Peaceful bottom dwellers that help keep the substrate clean without disturbing plants.

Otocinclus Catfish

Otocinclus sp.

2 inches

10 gallons

Algae-eating habits make them peaceful and suitable tank mates in similar conditions.

Dwarf Pencilfish

Nannostomus marginatus

1.5 inches

10 gallons

Prefers soft, acidic water, complementing the tank's mid-water swimmers.

Borneo Sucker

Gastromyzon sp.

2-3 inches

20 gallons

Keeps algae in check, thriving in well-planted tanks with good water flow.

Endler's Livebearer

Poecilia wingei

1.8 inches

10 gallons

Adds dynamic visual interest without competing aggressively for food.

Sparkling Gourami

Trichopsis pumila

1.5 inches

10 gallons

Appreciates dense plants, adding charm with their iridescence and vocalizations.

Tips for Avoiding Common Pitfalls in Stocking Nano Planted Aquariums

Refer to the table below for some things to keep in mind when stocking small planted aquariums with fish.



Mindful Stocking

Avoid overcrowding and ensure ample space for all inhabitants to prevent stress and water quality issues. Fish need their own space.

Behavioral Needs

Some species may require specific swimming space or have territorial needs; understanding each species’ requirements ensures a harmonious tank environment.

Consistent Water Parameters

Opt for species that require similar water conditions to simplify maintenance and ensure the health of all tank inhabitants.

Feeding Considerations

Ensure accessible and appropriately sized food for all species while avoiding overfeeding, particularly important in a densely planted setup where natural food sources like copepods can supplement their diet.

Overall Impact

Incorporating Celestial Pearl Danios and Micro Rasboras into a community planted tank not only showcases their natural behaviors but also emphasizes the interdependence within these ecosystems. These small fish enrich the visual and ecological tapestry. ​


In Conclusion

The rise of the Celestial Pearl Danio, the Emerald Dwarf Rasbora and the tiny Micro Rasboras illustrates not only the profound changes that planted aquariums have had on the industry as a whole, but also shifting trends and tastes that have emerged as a result. A fish tank is an awfully unnatural habitat for most of its inhabitants because it is an artificial environment created to keep those animals alive, isolated from their natural environments.

By contast, planted aquariums, seek to create as complete of a natural environment as possible where plants and hardscape do not only delight human viewers but provide a true home for its inhabitants. Even the biggest fish tank is a cage while a much smaller planted aquarium seeks to be a true habitat in which its inhabitants can live their best lives without feeling uncomfortably enclosed.
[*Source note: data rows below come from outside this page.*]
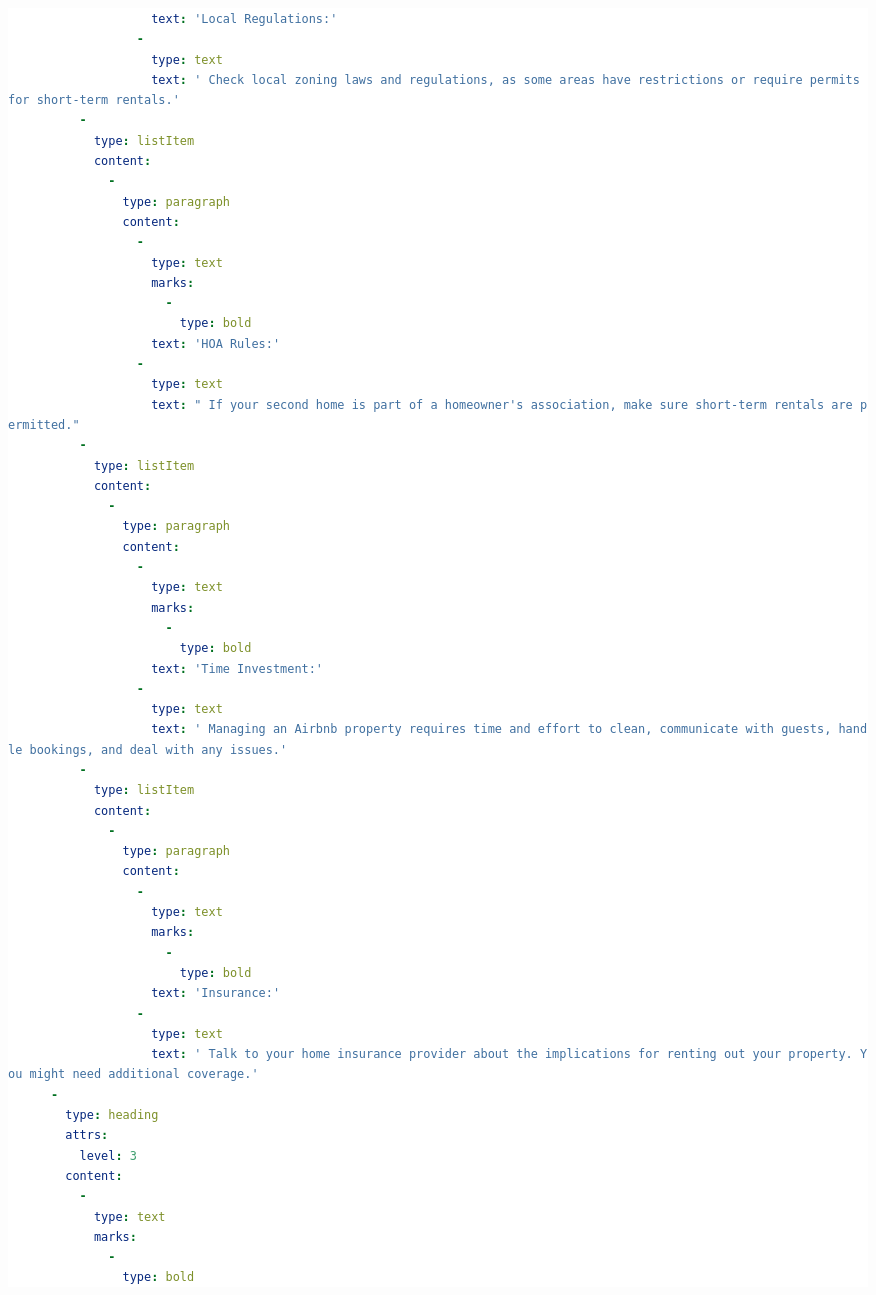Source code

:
 ```yaml
                    text: 'Local Regulations:'
                  -
                    type: text
                    text: ' Check local zoning laws and regulations, as some areas have restrictions or require permits for short-term rentals.'
          -
            type: listItem
            content:
              -
                type: paragraph
                content:
                  -
                    type: text
                    marks:
                      -
                        type: bold
                    text: 'HOA Rules:'
                  -
                    type: text
                    text: " If your second home is part of a homeowner's association, make sure short-term rentals are permitted."
          -
            type: listItem
            content:
              -
                type: paragraph
                content:
                  -
                    type: text
                    marks:
                      -
                        type: bold
                    text: 'Time Investment:'
                  -
                    type: text
                    text: ' Managing an Airbnb property requires time and effort to clean, communicate with guests, handle bookings, and deal with any issues.'
          -
            type: listItem
            content:
              -
                type: paragraph
                content:
                  -
                    type: text
                    marks:
                      -
                        type: bold
                    text: 'Insurance:'
                  -
                    type: text
                    text: ' Talk to your home insurance provider about the implications for renting out your property. You might need additional coverage.'
      -
        type: heading
        attrs:
          level: 3
        content:
          -
            type: text
            marks:
              -
                type: bold
```
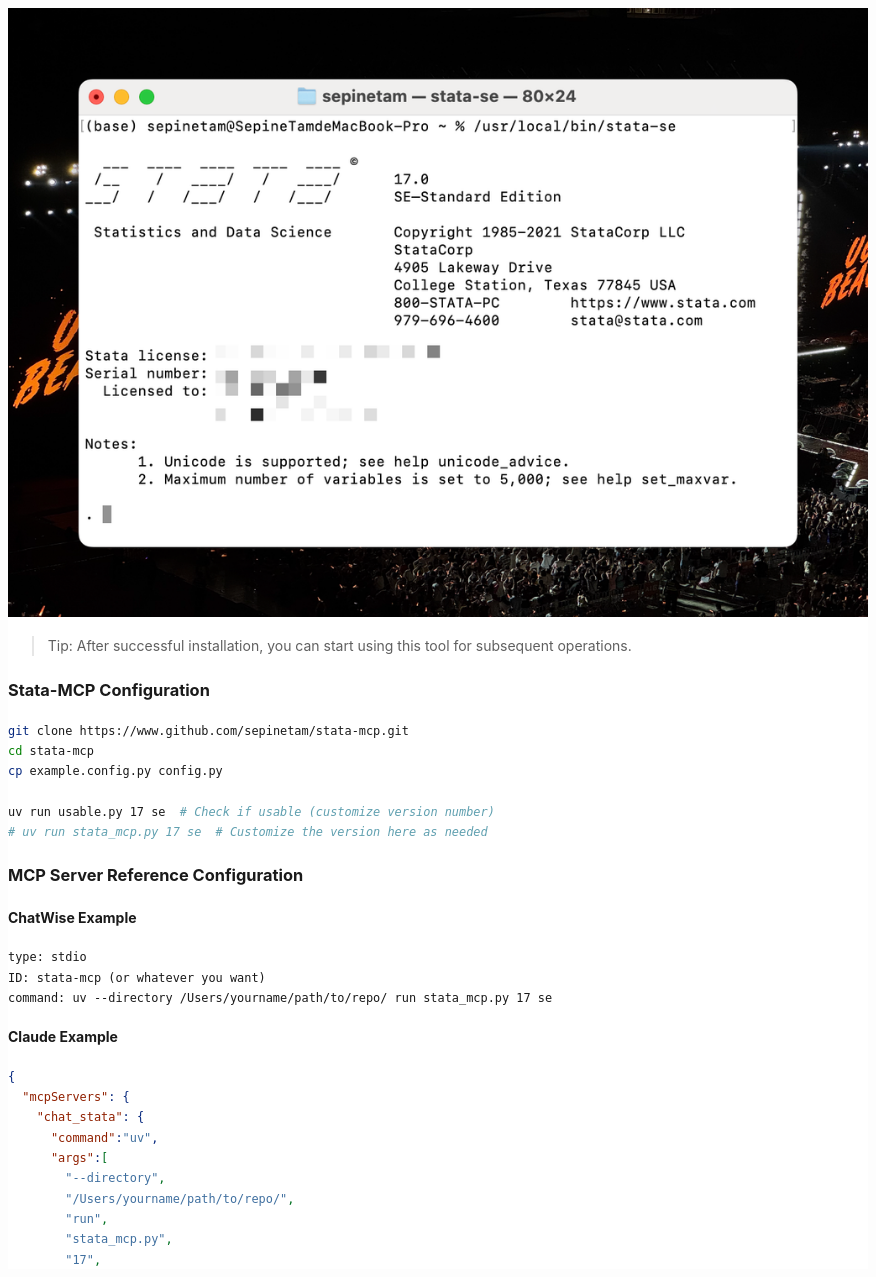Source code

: ![](../src/img/usage_02.png)

> Tip: After successful installation, you can start using this tool for subsequent operations.

### Stata-MCP Configuration
```bash
git clone https://www.github.com/sepinetam/stata-mcp.git
cd stata-mcp
cp example.config.py config.py

uv run usable.py 17 se  # Check if usable (customize version number)
# uv run stata_mcp.py 17 se  # Customize the version here as needed
```

### MCP Server Reference Configuration
#### ChatWise Example
```
type: stdio
ID: stata-mcp (or whatever you want)
command: uv --directory /Users/yourname/path/to/repo/ run stata_mcp.py 17 se
```
#### Claude Example
```json
{
  "mcpServers": {
    "chat_stata": {
      "command":"uv",
      "args":[
        "--directory",
        "/Users/yourname/path/to/repo/",
        "run",
        "stata_mcp.py",
        "17",
```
These tiny danios and rasboras, along other small fish and shrimp have made that goal so much more attainable. We enthusiastically encourage you to give these little guys a try and see for yourself how transformative the experience of owning a planted aquarium can be, not just aethetically, but also for a greater understanding of how disparate elements in nature come together and birth entire ecosystems.